═══ Input material ═══
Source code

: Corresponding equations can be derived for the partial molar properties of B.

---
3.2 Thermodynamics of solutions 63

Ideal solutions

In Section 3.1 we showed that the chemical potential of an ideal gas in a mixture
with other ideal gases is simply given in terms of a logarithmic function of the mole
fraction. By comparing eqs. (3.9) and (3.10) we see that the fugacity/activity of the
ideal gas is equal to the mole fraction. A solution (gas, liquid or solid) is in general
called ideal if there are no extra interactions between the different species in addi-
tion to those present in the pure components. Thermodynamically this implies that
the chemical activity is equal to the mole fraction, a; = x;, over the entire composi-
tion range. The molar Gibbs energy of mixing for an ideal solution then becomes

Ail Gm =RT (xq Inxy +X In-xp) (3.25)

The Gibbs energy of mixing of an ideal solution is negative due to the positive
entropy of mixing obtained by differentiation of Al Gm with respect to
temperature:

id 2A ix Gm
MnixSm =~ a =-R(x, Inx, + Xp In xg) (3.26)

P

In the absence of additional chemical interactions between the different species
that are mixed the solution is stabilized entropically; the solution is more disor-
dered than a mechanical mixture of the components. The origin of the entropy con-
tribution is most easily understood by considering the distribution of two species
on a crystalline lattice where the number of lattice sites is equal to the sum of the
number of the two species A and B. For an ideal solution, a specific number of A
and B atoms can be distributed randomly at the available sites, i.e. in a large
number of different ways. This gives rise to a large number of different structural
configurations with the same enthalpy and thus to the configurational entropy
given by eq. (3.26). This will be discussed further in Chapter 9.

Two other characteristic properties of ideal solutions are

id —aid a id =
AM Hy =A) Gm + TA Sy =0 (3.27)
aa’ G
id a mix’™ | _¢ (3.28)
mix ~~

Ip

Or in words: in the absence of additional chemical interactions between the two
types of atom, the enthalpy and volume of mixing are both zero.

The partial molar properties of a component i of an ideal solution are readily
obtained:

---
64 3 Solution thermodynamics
═══
» **Exercise directions**:
Nothing but an exact copy of the lines from the start of the entries through the line containing "In Section 3.1" belongs in the response.

» **Solution below**:
Source code

: Corresponding equations can be derived for the partial molar properties of B.

---
3.2 Thermodynamics of solutions 63

Ideal solutions

In Section 3.1 we showed that the chemical potential of an ideal gas in a mixture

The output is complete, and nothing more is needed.